Problem requirements: How would you translate this sentence from the isoniazid toxicity text below into Spanish: "Patients who are comatose or with altered mental status generally need tracheal intubation and mechanical respiratory support."

Document extract:
━━━━━━━━

Range of Toxicity:

  • TOXICITY: Doses of 20 to 40 mg/kg have resulted in seizures. Doses of 80 to 150 mg/kg will produce seizures and may cause death. Acute ingestion of 2 to 3 grams in an adult is potentially toxic while 10 to 15 grams is frequently associated with death if untreated. THERAPEUTIC: ADULTS: The normal therapeutic dose of INH is 5 mg/kg/day to a maximum of 300 mg/day OR 15 mg/kg orally 2-3 times a week (maximum 900 mg/day). PEDIATRICS: 10 to 15 mg/kg orally once daily (maximum 300 mg/day) OR 20 to 40 mg/kg orally 2-3 times a week (maximum 900 mg/day) in combination with other antitubercular agents.


  • Support: MANAGEMENT OF MILD TO MODERATE TOXICITY: Adult patients who present within 2 hours after a large ingestion should be given a prophylactic dose of pyridoxine. Intravenous access should be established and the patient should be placed in a resuscitation-ready room. Seizures may be the presenting sign of ingestion and represent a more severe poisoning. MANAGEMENT OF SEVERE TOXICITY: Intractable seizures are the hallmark of severe isoniazid ingestions. Following adequate airway, respiratory, and circulatory support, primary treatment is aimed at terminating seizure activity. The patient should receive intravenous pyridoxine on a gram for gram basis of isoniazid ingested or 5 grams empirically for unknown doses. Standard anticonvulsant therapy is likely to be of marginal benefit as sole treatment, but benzodiazepines or barbiturates may act synergistically with pyridoxine and should be administered as well. Sodium bicarbonate can be administered for severe metabolic acidosis. Coma should be treated with standard supportive care. Administration of pyridoxine may reverse isoniazid-induced coma. Initially treat hypotension with 0.9% NaCl at 10 to 20 mL/kg. If necessary, add dopamine or norepinephrine.
  • Decontamination: PREHOSPITAL: Because of the risk of seizures and aspiration, prehospital decontamination should generally be avoided. HOSPITAL: Activated charcoal and orogastric lavage should be used with caution because of the risk of seizures and subsequent risk of pulmonary aspiration. They should only be used in patients who present soon after an ingestion and who have adequate airway protection.
  • Airway management: Patients who are comatose or with altered mental status generally need tracheal intubation and mechanical respiratory support.
  • Antidote: Pyridoxine can be used to reverse the isoniazid-induced pyridoxine deficiency, which can terminate seizures and may be helpful in reversing isoniazid-induced coma. Treatment is on a gram-for-gram basis for the amount of isoniazid ingested, up to a maximum of 5 grams, or an empiric dose of 5 grams for an unknown ingestion in an adult. The pediatric dose is 70 mg/kg. The exact dosing regimen has not been established. For patients actively seizing, pyridoxine can be given at a rate of 0.5 g/min until the seizures stop or 5 g has given. The remainder can then be given over 1 to 4 hours. If seizures persist after the first dose, a second dose should be given. Oral pyridoxine can be administered via nasogastric tube if intravenous supplies are exhausted, but there is no data demonstrating the utility of oral pyridoxine for severe isoniazid toxicity. Benzodiazepines and/or barbiturate should also be administered to patients with seizures secondary to isoniazid overdose.

━━━━━━━━

Information shown:
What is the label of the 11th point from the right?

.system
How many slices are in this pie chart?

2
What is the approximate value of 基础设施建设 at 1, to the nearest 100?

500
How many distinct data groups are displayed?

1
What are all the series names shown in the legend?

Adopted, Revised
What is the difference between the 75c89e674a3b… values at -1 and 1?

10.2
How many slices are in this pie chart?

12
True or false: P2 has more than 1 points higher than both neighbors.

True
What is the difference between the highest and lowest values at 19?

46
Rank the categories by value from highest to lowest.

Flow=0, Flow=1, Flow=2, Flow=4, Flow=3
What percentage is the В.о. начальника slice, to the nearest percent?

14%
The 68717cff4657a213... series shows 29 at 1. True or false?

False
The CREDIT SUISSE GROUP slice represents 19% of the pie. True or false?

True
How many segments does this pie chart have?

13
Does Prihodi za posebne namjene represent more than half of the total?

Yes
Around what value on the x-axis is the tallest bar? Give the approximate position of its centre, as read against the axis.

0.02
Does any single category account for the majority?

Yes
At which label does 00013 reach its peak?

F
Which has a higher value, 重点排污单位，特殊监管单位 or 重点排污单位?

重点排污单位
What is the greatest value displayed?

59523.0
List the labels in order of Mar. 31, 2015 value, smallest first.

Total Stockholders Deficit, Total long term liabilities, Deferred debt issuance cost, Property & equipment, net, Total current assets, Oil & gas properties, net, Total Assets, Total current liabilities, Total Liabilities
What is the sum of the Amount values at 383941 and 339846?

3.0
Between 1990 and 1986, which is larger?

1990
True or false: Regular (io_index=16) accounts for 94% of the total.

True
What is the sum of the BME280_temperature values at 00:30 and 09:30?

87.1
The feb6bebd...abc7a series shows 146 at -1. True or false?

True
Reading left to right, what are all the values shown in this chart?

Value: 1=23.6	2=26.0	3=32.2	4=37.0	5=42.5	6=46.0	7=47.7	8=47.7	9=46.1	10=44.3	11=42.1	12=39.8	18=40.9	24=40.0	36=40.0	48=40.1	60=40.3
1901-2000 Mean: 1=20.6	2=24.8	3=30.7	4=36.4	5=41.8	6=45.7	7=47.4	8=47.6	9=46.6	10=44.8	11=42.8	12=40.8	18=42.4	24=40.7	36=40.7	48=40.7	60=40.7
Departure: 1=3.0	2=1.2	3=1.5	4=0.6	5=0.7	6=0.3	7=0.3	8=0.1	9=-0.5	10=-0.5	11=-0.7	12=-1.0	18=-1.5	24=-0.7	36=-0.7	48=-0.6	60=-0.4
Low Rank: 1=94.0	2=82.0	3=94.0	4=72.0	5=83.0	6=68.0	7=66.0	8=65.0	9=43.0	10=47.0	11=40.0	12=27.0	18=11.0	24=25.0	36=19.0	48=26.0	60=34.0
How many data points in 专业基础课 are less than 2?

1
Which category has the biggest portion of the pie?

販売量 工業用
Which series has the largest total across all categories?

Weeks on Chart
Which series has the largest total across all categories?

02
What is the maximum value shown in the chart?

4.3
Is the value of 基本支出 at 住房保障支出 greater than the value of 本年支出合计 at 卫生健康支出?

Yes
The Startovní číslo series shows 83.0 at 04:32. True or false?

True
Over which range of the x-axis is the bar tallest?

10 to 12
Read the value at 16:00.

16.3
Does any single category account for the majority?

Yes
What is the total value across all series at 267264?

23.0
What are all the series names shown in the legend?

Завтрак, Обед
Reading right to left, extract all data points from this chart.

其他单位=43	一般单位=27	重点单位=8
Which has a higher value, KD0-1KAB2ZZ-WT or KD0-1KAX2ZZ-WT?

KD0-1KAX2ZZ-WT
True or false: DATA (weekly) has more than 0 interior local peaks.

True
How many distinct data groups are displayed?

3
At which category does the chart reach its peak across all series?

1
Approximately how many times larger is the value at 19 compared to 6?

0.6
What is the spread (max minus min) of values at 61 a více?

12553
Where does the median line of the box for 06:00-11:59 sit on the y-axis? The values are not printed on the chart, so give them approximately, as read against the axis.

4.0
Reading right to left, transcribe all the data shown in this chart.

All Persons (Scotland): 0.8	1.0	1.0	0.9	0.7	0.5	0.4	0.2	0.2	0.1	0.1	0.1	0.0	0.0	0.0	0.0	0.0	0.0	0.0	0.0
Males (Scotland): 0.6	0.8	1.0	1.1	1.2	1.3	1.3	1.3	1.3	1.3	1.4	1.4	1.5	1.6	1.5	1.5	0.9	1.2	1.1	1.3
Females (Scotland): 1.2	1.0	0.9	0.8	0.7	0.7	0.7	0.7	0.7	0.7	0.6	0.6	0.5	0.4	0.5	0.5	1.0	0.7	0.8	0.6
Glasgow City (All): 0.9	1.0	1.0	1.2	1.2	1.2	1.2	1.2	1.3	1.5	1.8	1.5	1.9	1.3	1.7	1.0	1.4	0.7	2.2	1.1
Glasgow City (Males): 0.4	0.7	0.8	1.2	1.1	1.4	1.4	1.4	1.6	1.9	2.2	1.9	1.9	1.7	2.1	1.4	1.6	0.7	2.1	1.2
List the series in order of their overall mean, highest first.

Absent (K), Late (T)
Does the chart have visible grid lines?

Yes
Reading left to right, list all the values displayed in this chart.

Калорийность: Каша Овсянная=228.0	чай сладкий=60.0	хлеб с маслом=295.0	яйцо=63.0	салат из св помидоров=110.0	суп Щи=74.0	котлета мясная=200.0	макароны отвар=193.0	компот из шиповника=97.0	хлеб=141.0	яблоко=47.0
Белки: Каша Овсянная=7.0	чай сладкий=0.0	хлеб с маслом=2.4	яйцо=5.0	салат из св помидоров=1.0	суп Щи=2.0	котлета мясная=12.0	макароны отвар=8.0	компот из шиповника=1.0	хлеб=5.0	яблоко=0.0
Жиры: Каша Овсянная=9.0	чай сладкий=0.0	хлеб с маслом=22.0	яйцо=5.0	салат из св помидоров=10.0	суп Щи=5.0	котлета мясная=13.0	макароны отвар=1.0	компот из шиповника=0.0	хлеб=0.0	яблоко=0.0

━━━━━━━━

Your response: Los pacientes que están en coma o que presentan un estado mental alterado generalmente necesitan intubación traqueal y soporte respiratorio mecánico.